◆ **Problem**
From the first line to the last, print the material exactly, skipping the pictures.

◆ **Records provided**
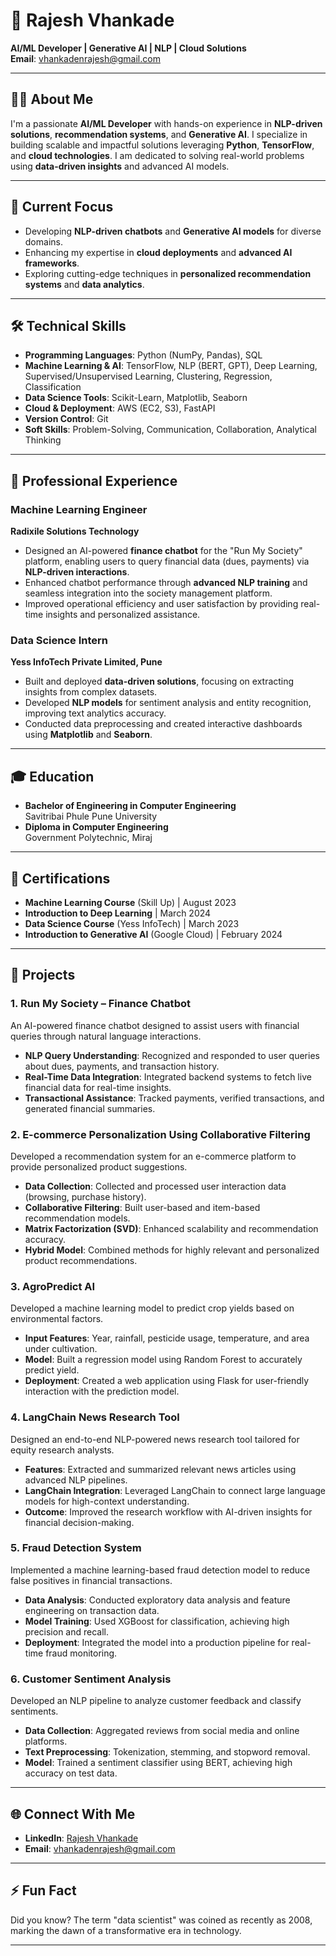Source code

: # 🌟 Rajesh Vhankade  

**AI/ML Developer | Generative AI | NLP | Cloud Solutions**  
**Email**: vhankadenrajesh@gmail.com  

---

## 👨‍💻 **About Me**  
I'm a passionate **AI/ML Developer** with hands-on experience in **NLP-driven solutions**, **recommendation systems**, and **Generative AI**. I specialize in building scalable and impactful solutions leveraging **Python**, **TensorFlow**, and **cloud technologies**. I am dedicated to solving real-world problems using **data-driven insights** and advanced AI models.

---

## 🚀 **Current Focus**  
- Developing **NLP-driven chatbots** and **Generative AI models** for diverse domains.  
- Enhancing my expertise in **cloud deployments** and **advanced AI frameworks**.  
- Exploring cutting-edge techniques in **personalized recommendation systems** and **data analytics**.

---

## 🛠️ **Technical Skills**  
- **Programming Languages**: Python (NumPy, Pandas), SQL  
- **Machine Learning & AI**: TensorFlow, NLP (BERT, GPT), Deep Learning, Supervised/Unsupervised Learning, Clustering, Regression, Classification  
- **Data Science Tools**: Scikit-Learn, Matplotlib, Seaborn  
- **Cloud & Deployment**: AWS (EC2, S3), FastAPI  
- **Version Control**: Git  
- **Soft Skills**: Problem-Solving, Communication, Collaboration, Analytical Thinking  

---

## 💼 **Professional Experience**  

### **Machine Learning Engineer**  
**Radixile Solutions Technology** 
- Designed an AI-powered **finance chatbot** for the "Run My Society" platform, enabling users to query financial data (dues, payments) via **NLP-driven interactions**.  
- Enhanced chatbot performance through **advanced NLP training** and seamless integration into the society management platform.  
- Improved operational efficiency and user satisfaction by providing real-time insights and personalized assistance.  

### **Data Science Intern**  
**Yess InfoTech Private Limited, Pune** 
- Built and deployed **data-driven solutions**, focusing on extracting insights from complex datasets.  
- Developed **NLP models** for sentiment analysis and entity recognition, improving text analytics accuracy.  
- Conducted data preprocessing and created interactive dashboards using **Matplotlib** and **Seaborn**.  

---

## 🎓 **Education**  
- **Bachelor of Engineering in Computer Engineering**  
  Savitribai Phule Pune University 
- **Diploma in Computer Engineering**  
  Government Polytechnic, Miraj 

---

## 📜 **Certifications**  
- **Machine Learning Course** (Skill Up) | August 2023  
- **Introduction to Deep Learning** | March 2024  
- **Data Science Course** (Yess InfoTech) | March 2023  
- **Introduction to Generative AI** (Google Cloud) | February 2024  

---

## 📂 **Projects**  

### **1. Run My Society – Finance Chatbot**  
An AI-powered finance chatbot designed to assist users with financial queries through natural language interactions.  
- **NLP Query Understanding**: Recognized and responded to user queries about dues, payments, and transaction history.  
- **Real-Time Data Integration**: Integrated backend systems to fetch live financial data for real-time insights.  
- **Transactional Assistance**: Tracked payments, verified transactions, and generated financial summaries.  

### **2. E-commerce Personalization Using Collaborative Filtering**  
Developed a recommendation system for an e-commerce platform to provide personalized product suggestions.  
- **Data Collection**: Collected and processed user interaction data (browsing, purchase history).  
- **Collaborative Filtering**: Built user-based and item-based recommendation models.  
- **Matrix Factorization (SVD)**: Enhanced scalability and recommendation accuracy.  
- **Hybrid Model**: Combined methods for highly relevant and personalized product recommendations.  

### **3. AgroPredict AI**  
Developed a machine learning model to predict crop yields based on environmental factors.  
- **Input Features**: Year, rainfall, pesticide usage, temperature, and area under cultivation.  
- **Model**: Built a regression model using Random Forest to accurately predict yield.  
- **Deployment**: Created a web application using Flask for user-friendly interaction with the prediction model.  

### **4. LangChain News Research Tool**  
Designed an end-to-end NLP-powered news research tool tailored for equity research analysts.  
- **Features**: Extracted and summarized relevant news articles using advanced NLP pipelines.  
- **LangChain Integration**: Leveraged LangChain to connect large language models for high-context understanding.  
- **Outcome**: Improved the research workflow with AI-driven insights for financial decision-making.  

### **5. Fraud Detection System**  
Implemented a machine learning-based fraud detection model to reduce false positives in financial transactions.  
- **Data Analysis**: Conducted exploratory data analysis and feature engineering on transaction data.  
- **Model Training**: Used XGBoost for classification, achieving high precision and recall.  
- **Deployment**: Integrated the model into a production pipeline for real-time fraud monitoring.  

### **6. Customer Sentiment Analysis**  
Developed an NLP pipeline to analyze customer feedback and classify sentiments.  
- **Data Collection**: Aggregated reviews from social media and online platforms.  
- **Text Preprocessing**: Tokenization, stemming, and stopword removal.  
- **Model**: Trained a sentiment classifier using BERT, achieving high accuracy on test data.  

---

## 🌐 **Connect With Me**  
- **LinkedIn**: [Rajesh Vhankade](https://www.linkedin.com/in/rajesh-vhankade-ab7627215/)  
- **Email**: [vhankadenrajesh@gmail.com](mailto:vhankadenrajesh@gmail.com)  

---

## ⚡ **Fun Fact**  
Did you know? The term "data scientist" was coined as recently as 2008, marking the dawn of a transformative era in technology.  

---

◆ **Answer box**
Source code

: # 🌟 Rajesh Vhankade  

**AI/ML Developer | Generative AI | NLP | Cloud Solutions**  
**Email**: vhankadenrajesh@gmail.com  

---

## 👨‍💻 **About Me**  
I'm a passionate **AI/ML Developer** with hands-on experience in **NLP-driven solutions**, **recommendation systems**, and **Generative AI**. I specialize in building scalable and impactful solutions leveraging **Python**, **TensorFlow**, and **cloud technologies**. I am dedicated to solving real-world problems using **data-driven insights** and advanced AI models.

---

## 🚀 **Current Focus**  
- Developing **NLP-driven chatbots** and **Generative AI models** for diverse domains.  
- Enhancing my expertise in **cloud deployments** and **advanced AI frameworks**.  
- Exploring cutting-edge techniques in **personalized recommendation systems** and **data analytics**.

---

## 🛠️ **Technical Skills**  
- **Programming Languages**: Python (NumPy, Pandas), SQL  
- **Machine Learning & AI**: TensorFlow, NLP (BERT, GPT), Deep Learning, Supervised/Unsupervised Learning, Clustering, Regression, Classification  
- **Data Science Tools**: Scikit-Learn, Matplotlib, Seaborn  
- **Cloud & Deployment**: AWS (EC2, S3), FastAPI  
- **Version Control**: Git  
- **Soft Skills**: Problem-Solving, Communication, Collaboration, Analytical Thinking  

---

## 💼 **Professional Experience**  

### **Machine Learning Engineer**  
**Radixile Solutions Technology** 
- Designed an AI-powered **finance chatbot** for the "Run My Society" platform, enabling users to query financial data (dues, payments) via **NLP-driven interactions**.  
- Enhanced chatbot performance through **advanced NLP training** and seamless integration into the society management platform.  
- Improved operational efficiency and user satisfaction by providing real-time insights and personalized assistance.  

### **Data Science Intern**  
**Yess InfoTech Private Limited, Pune** 
- Built and deployed **data-driven solutions**, focusing on extracting insights from complex datasets.  
- Developed **NLP models** for sentiment analysis and entity recognition, improving text analytics accuracy.  
- Conducted data preprocessing and created interactive dashboards using **Matplotlib** and **Seaborn**.  

---

## 🎓 **Education**  
- **Bachelor of Engineering in Computer Engineering**  
  Savitribai Phule Pune University 
- **Diploma in Computer Engineering**  
  Government Polytechnic, Miraj 

---

## 📜 **Certifications**  
- **Machine Learning Course** (Skill Up) | August 2023  
- **Introduction to Deep Learning** | March 2024  
- **Data Science Course** (Yess InfoTech) | March 2023  
- **Introduction to Generative AI** (Google Cloud) | February 2024  

---

## 📂 **Projects**  

### **1. Run My Society – Finance Chatbot**  
An AI-powered finance chatbot designed to assist users with financial queries through natural language interactions.  
- **NLP Query Understanding**: Recognized and responded to user queries about dues, payments, and transaction history.  
- **Real-Time Data Integration**: Integrated backend systems to fetch live financial data for real-time insights.  
- **Transactional Assistance**: Tracked payments, verified transactions, and generated financial summaries.  

### **2. E-commerce Personalization Using Collaborative Filtering**  
Developed a recommendation system for an e-commerce platform to provide personalized product suggestions.  
- **Data Collection**: Collected and processed user interaction data (browsing, purchase history).  
- **Collaborative Filtering**: Built user-based and item-based recommendation models.  
- **Matrix Factorization (SVD)**: Enhanced scalability and recommendation accuracy.  
- **Hybrid Model**: Combined methods for highly relevant and personalized product recommendations.  

### **3. AgroPredict AI**  
Developed a machine learning model to predict crop yields based on environmental factors.  
- **Input Features**: Year, rainfall, pesticide usage, temperature, and area under cultivation.  
- **Model**: Built a regression model using Random Forest to accurately predict yield.  
- **Deployment**: Created a web application using Flask for user-friendly interaction with the prediction model.  

### **4. LangChain News Research Tool**  
Designed an end-to-end NLP-powered news research tool tailored for equity research analysts.  
- **Features**: Extracted and summarized relevant news articles using advanced NLP pipelines.  
- **LangChain Integration**: Leveraged LangChain to connect large language models for high-context understanding.  
- **Outcome**: Improved the research workflow with AI-driven insights for financial decision-making.  

### **5. Fraud Detection System**  
Implemented a machine learning-based fraud detection model to reduce false positives in financial transactions.  
- **Data Analysis**: Conducted exploratory data analysis and feature engineering on transaction data.  
- **Model Training**: Used XGBoost for classification, achieving high precision and recall.  
- **Deployment**: Integrated the model into a production pipeline for real-time fraud monitoring.  

### **6. Customer Sentiment Analysis**  
Developed an NLP pipeline to analyze customer feedback and classify sentiments.  
- **Data Collection**: Aggregated reviews from social media and online platforms.  
- **Text Preprocessing**: Tokenization, stemming, and stopword removal.  
- **Model**: Trained a sentiment classifier using BERT, achieving high accuracy on test data.  

---

## 🌐 **Connect With Me**  
- **LinkedIn**: [Rajesh Vhankade](https://www.linkedin.com/in/rajesh-vhankade-ab7627215/)  
- **Email**: [vhankadenrajesh@gmail.com](mailto:vhankadenrajesh@gmail.com)  

---

## ⚡ **Fun Fact**  
Did you know? The term "data scientist" was coined as recently as 2008, marking the dawn of a transformative era in technology.  

---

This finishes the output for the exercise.